Janet Jakobsen and Christina Crosby: A Body Undone: Living on After Great Pain, Brownlee Lecture

Thursday, January 25, 2018 - 5:00pm to 6:30pm

McNeil Center @ 34th and Walnut, Wolf Room 

This location is ADA Accessible

Please note: this location is not ADA accessible.

Watch the Video

As one approach to the question, “What’s Left of Queer Studies Now," Christina Crosby and Janet Jakobsen explore the relation between queer studies and disability studies. In contrast to the liberal individual who is the bearer of rights, queer theory offers ways of conceptualizing the world as relationally complex, which, as Jakobsen has argued, demands a radical rethinking of ethical life. Christina Crosby's memoir of living with spinal cord injury, A Body Undone: Living on After Great Pain, brings to this understanding an embodied immediacy, and “asks readers to recognize how messy, precarious, and queer, in every sense of the word, life in a body can be” (TheNewYorker.com). In an open conversation, Crosby and Jakobsen will ask: How are lives sustained under conditions of fragility and dependency?  What type of labor, including caring labor, is required for living on and how is it shared or divided – whether within a household or across the global division of labor?  How are grief and loss entwined with possibility and desire?  In A Body, Undone, Crosby puts into words a broken body that seems beyond the reach of language and understanding. Starting from this place, Crosby and Jakobsen will address both loss and living on.

• • •

Pick up the announcement for the Crosby and Jakobsen lecture on queer studies and disability studies after its last sentence, and write what follows.

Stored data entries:
• • •

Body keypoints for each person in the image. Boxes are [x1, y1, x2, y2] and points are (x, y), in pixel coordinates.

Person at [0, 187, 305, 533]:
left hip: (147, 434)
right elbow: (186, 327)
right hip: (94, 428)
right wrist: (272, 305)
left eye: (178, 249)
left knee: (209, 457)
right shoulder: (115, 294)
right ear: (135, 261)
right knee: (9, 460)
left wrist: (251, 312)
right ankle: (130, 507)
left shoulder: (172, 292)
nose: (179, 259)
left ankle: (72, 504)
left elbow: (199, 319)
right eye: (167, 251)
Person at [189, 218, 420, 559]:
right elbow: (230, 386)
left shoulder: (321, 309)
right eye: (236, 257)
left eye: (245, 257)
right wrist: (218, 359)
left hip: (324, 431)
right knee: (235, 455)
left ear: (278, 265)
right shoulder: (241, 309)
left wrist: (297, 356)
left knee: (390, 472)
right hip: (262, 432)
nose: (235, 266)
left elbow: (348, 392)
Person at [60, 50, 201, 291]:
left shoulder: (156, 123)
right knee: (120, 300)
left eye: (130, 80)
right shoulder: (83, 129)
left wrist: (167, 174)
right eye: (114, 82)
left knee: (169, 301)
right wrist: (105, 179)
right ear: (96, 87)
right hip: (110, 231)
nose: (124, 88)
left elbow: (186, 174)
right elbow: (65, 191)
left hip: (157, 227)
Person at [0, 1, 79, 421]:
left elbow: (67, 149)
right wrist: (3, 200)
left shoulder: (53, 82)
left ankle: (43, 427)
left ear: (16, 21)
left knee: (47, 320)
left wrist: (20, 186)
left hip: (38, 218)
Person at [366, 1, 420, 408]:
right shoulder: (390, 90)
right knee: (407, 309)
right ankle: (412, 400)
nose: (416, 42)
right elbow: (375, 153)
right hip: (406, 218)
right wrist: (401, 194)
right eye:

• • •

Answer box:
 

Christina Crosby is a professor of English, Feminist, Gender and Sexuality Studies at Wesleyan University. She held a National Endowment for the Humanities Fellowship for College Teachers and was a member of the Institute for Advanced Study in Princeton. She is the author of The Ends of History: Victorians and the 'Woman Question' (1991) and has published essays and reviews in Victorian Studies, PMLA, College English, and elsewhere. In A Body, Undone: Living On After Great Pain, Crosby puts into words a broken body that seems beyond the reach of language and understanding. She writes about a body shot through with neurological pain, disoriented in time and space, incapacitated by paralysis and deadened sensation. To address this foreign body, she calls upon the readerly pleasures of narrative, critical feminist and queer thinking, and the concentrated language of lyric poetry. Working with these resources, she recalls her 1950s tomboy ways in small-town, rural Pennsylvania, and records growing into the 1970s through radical feminism and the affirmations of gay liberation.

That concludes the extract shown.